I'm recently reading some source code in cBLAS, and something make me unclear. In many functions, a .c file calls Fortran Wrapper instead of writing the codes directly in the C file, like the following file:
/*
* cblas_sdsdot.c
*
* The program is a C interface to sdsdot.
* It calls the fortran wrapper before calling sdsdot.
*
* Written by Keita Teranishi. 2/11/1998
*
*/
#include "cblas.h"
#include "cblas_f77.h"
float cblas_sdsdot( const int N, const float alpha, const float *X,
const int incX, const float *Y, const int incY)
{
float dot;
#ifdef F77_INT
F77_INT F77_N=N, F77_incX=incX, F77_incY=incY;
#else
#define F77_N N
#define F77_incX incX
#define F77_incY incY
#endif
F77_sdsdot_sub( &F77_N, &alpha, X, &F77_incX, Y, &F77_incY, &dot);
return dot;
}
I'm totally confused, why should this be done? Is it because Fortran is more efficiency in computing?

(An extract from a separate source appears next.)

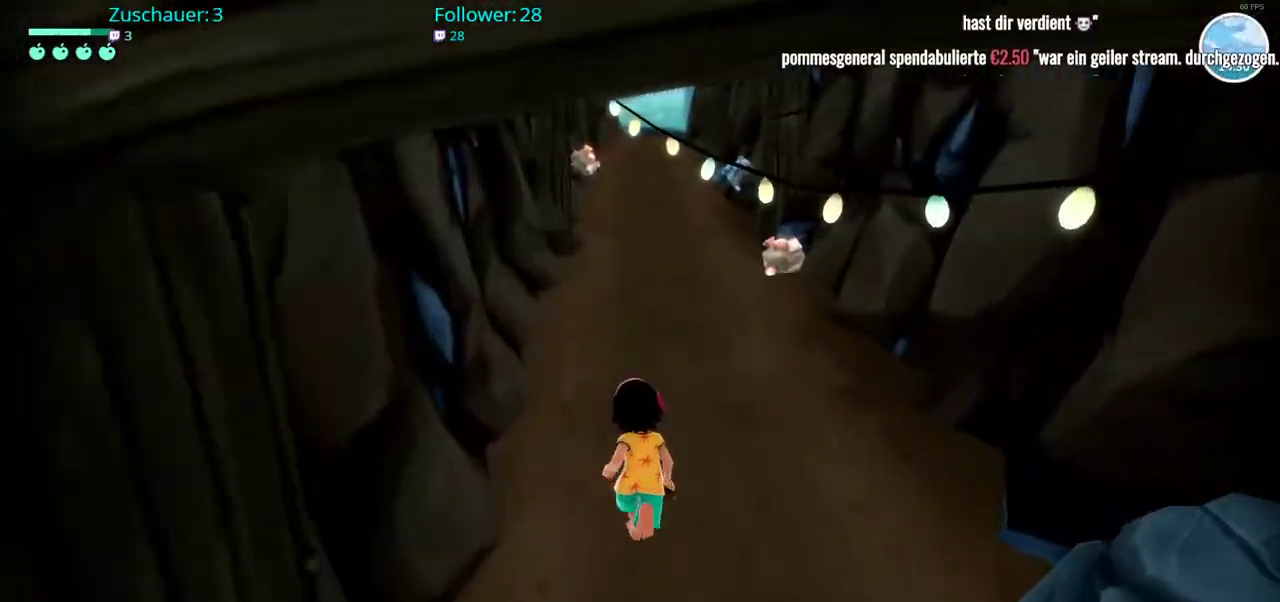
{"buttons": ["R2"], "left_stick": "up", "right_stick": "center", "events": []}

CodePudding user response:
"What I wanna ask is actually why there is a need for a intermediate wrapper, why not write it in C?"
The whole CBLAS is a wrapper to BLAS. BLAS is defined using a reference Fortran implementation and a Fortran API. BLAS can be implemented in C or assembly, but the API is set to be Fortran.

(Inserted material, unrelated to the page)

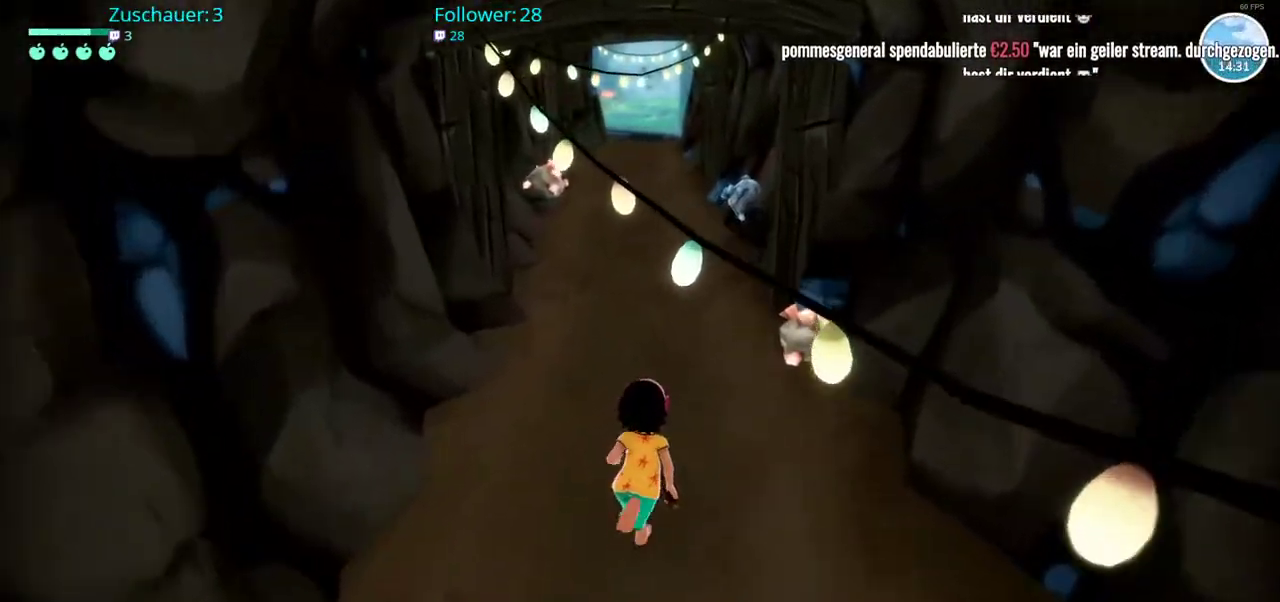
{"buttons": [], "left_stick": "center", "right_stick": "center", "events": [[67, "left_stick", "up-right"], [133, "R2", "up"], [367, "left_stick", "center"]]}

Therefore the CBLAS does not actually contain the whole functionality. The functionality is in whatever BLAS implementation you install. The very common reference implementation is written in Fortran, but it is not the fastest one.
However, you probably could call the sdsdot
function (in whichever language it is actually implemented) directly from C cblas_sdsdot
. The author of CBLAS chose to implement a Fortran intermediate subroutine sdsdotsub
. I do not have an answer why that is necessary right now. The difference is very small, really just changing a function to a subroutine.
As @jxh correctly comments, there is a larger risk of ABI incompatibility in calling a function vs calling a subroutine (similar to a void function).